Ser hombre hoy en día es como tratar de armar un mueble de Ikea sin instrucciones. Te dan un montón de piezas, una llave Allen que nunca encuentras y un dibujo que parece haber sido hecho por un niño de tres años. Y encima, cada vez que crees que tienes una pieza en su lugar, resulta que hay otra más pequeña que debes poner dentro de esa.
Antes, ser hombre era más sencillo: te ponías un traje, salías de la casa a buscar el pan y luego lo ponías en la mesa. Ahora, tenemos que ser sensibles como un poeta, fuertes como un oso y comunicativos como un terapeuta. Y no solo eso, sino que también tenemos que reciclar, cambiar pañales y saber cocinar quinoa. ¡Es como si nos hubieran dado un manual de instrucciones para ser superhéroes, pero sin los poderes!
Y lo peor de todo es que, cuando finalmente logras ser el hombre perfecto, te das cuenta de que las reglas del juego han cambiado otra vez. Nada es suficiente. Y has perdido el derecho de crear tu propia identidad. Y si te quejas, eres un mariquita.
La solución de muchos ha sido la retirada. Lo que también está mal porque se te tilda de niño irresponsable y con miedo al compromiso. O sea, tienes razón, pero igual vas preso. Atrapado sin salida.
No importa lo bien que lo hagas, siempre hay alguien que te va a criticar. Si eres demasiado masculino, eres tóxico. Si eres demasiado femenino, eres raro. Si eres demasiado sensible, eres débil y te dejan por el chico malo. ¡Cada quien nos dice algo distinto! Nuestra madre tiene su opinión, nuestro crush otra, nuestra amiga una tercera y ni hablar de esa chica rara en internet, que parece vivir en otro planeta. ¡Es un laberinto!
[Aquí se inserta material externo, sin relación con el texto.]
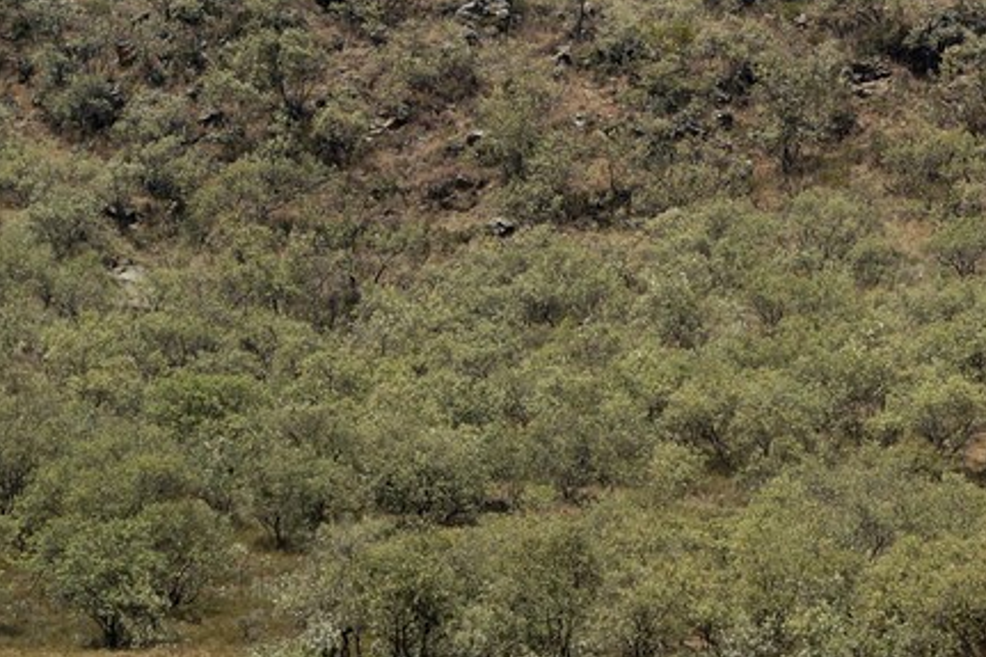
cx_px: 1354
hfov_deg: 5.7
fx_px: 9856
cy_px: 369
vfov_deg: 3.8
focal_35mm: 360
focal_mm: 86
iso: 200
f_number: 8
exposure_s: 1/640
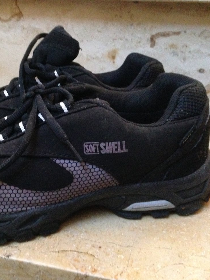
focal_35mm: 45
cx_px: 57
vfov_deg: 42.1
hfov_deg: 31.7
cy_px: 139
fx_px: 364
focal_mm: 4.12
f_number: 2.4
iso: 800
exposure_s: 1/15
Ahora, el debate sobre la identidad y la igualdad de género, en vez de ser un camino oscuro y confuso, debería ser como una taza de café: un momento de encuentro y entendimiento, donde podemos compartir nuestras perspectivas sin quemarnos ni congelarnos. Pero, lamentablemente, una cucharada de radicalismo y te queman la lengua. ¡Nadie quiere eso! Necesitamos un debate que sea como un buen café con leche: caliente, pero no incendiario; fuerte, pero con un toque de suavidad.
¿Qué quiero decir con esto? Que podemos hablar de identidad e igualdad sin que parezca que estamos en una guerra de trincheras. Podemos escucharnos, respetar nuestras diferencias y buscar puntos en común. Sin atropellar al otro. Al fin y al cabo, todos queremos vivir en un mundo donde nos traten con respeto y tengamos las mismas oportunidades. No dejemos que el debate lo secuestre una minoría radical.
Imagínate que la igualdad de género es como un rompecabezas. Cada uno de nosotros tiene una pieza, y juntos podemos armar el cuadro completo. Pero si empezamos a tirar las piezas por ahí, a gritar y a acusar, nunca vamos a terminar el rompecabezas. ¡Abajo los dogmas! Necesitamos trabajar juntos, con paciencia y respeto, para construir un mundo más justo y equitativo.
En otras palabras, lo importante es que podamos hablar de esto sin que nos tiren los tomates. Todos tenemos derecho a expresar nuestras opiniones, incluso si son un poco locas o contradictorias. Todos viajamos en el mismo barco, pero últimamente hemos decidido remar en direcciones opuestas, guiándonos por mapas dibujados por un mono borracho.